雖然學生們總因為我看來—據鄰里民眾說是「你們學校這位老師很時尚」—而看不出來,但是,喜歡逛傳統市場的我,完全戒不掉這個習慣,並且,身處在任何位置時,方圓百里所有的傳統市場,我都喜歡到處看看……
Though it is not easy for people who see me nowadays to comprehend, as many in the neighborhood crown me as being "fashionable," I enjoy touring traditional markets tremendously. It is something I cannot quit. Wherever I am, I like visiting those local markets around the region.
清晨,山嵐擁抱群山時,來到熟悉山坡道中的傳統市場,和熟悉的阿桑(年長的婆婆)買什物。

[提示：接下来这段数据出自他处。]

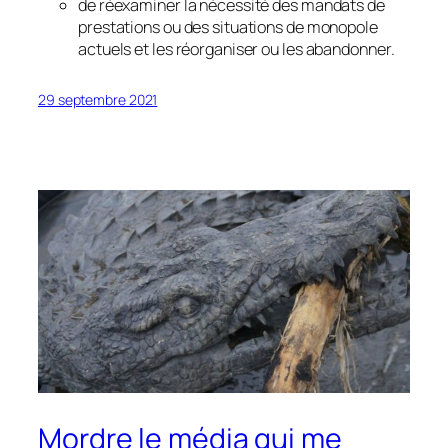
de réexaminer la nécessité des mandats de
prestations ou des situations de monopole
actuels et les réorganiser ou les abandonner.
29 septembre 2021
Mordre le média qui me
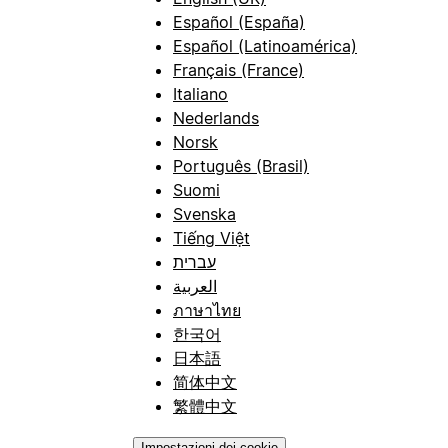
Español (España)
Español (Latinoamérica)
Français (France)
Italiano
Nederlands
Norsk
Português (Brasil)
Suomi
Svenska
Tiếng Việt
עברית
العربية
ภาษาไทย
한국어
日本語
简体中文
繁體中文
Impostazioni dei cookie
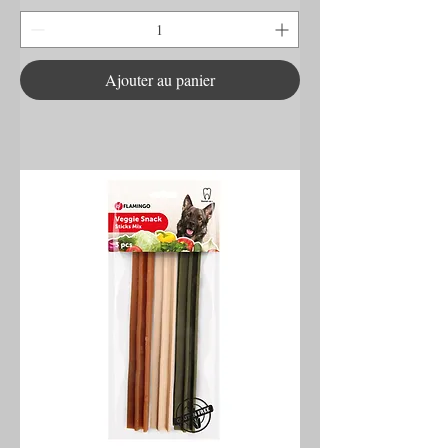
Ajouter au panier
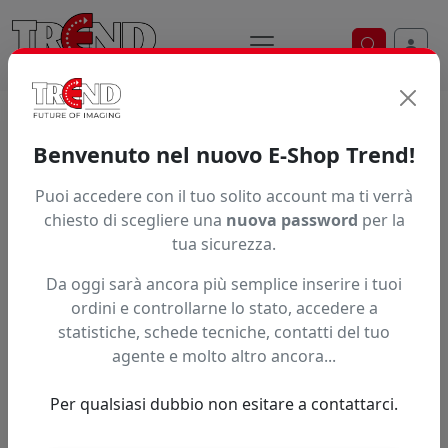
Ricerca ve
Home / Prodotti / ... / Vfl41150
Benvenuto nel nuovo E-Shop Trend!
Puoi accedere con il tuo solito account ma ti verrà
Articolo non trovato.
chiesto di scegliere una
nuova password
per la
tua sicurezza.
Feedback
Da oggi sarà ancora più semplice inserire i tuoi
Hai trovato questo prodotto ad un prezzo più basso?
ordini e controllarne lo stato, accedere a
statistiche, schede tecniche, contatti del tuo
Fai una segnalazione
agente e molto altro ancora...
Per qualsiasi dubbio non esitare a contattarci.
Confronta con articoli simili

That is why, one of these mornings, I've visisted one of those traditional markets situated on a slope. There is a shop managed by an aged lady whom I've had the pleasure to visit quite often.
喜歡化妝、打扮的時髦阿桑,個子雖然不高,年歲已然不低,卻是剛剛生過氣,非常有情緒。
This older lady favors some make-up. Regardless of her old age and not-very-tall constitution, she's upset and angry when I arrived this day.
「……我就是賣這個有點問題的,才賣這麼便宜嘛!!!那剛剛那個客人還要問東問西。她是到底還要怎樣?!」阿桑激動地說明。
"... I sell this kind of problematic stuff with cheaper prices... It is already such bargains but she was still asking me many questions..." This lady was explaining to me in details, aware that I am a frequent client of hers.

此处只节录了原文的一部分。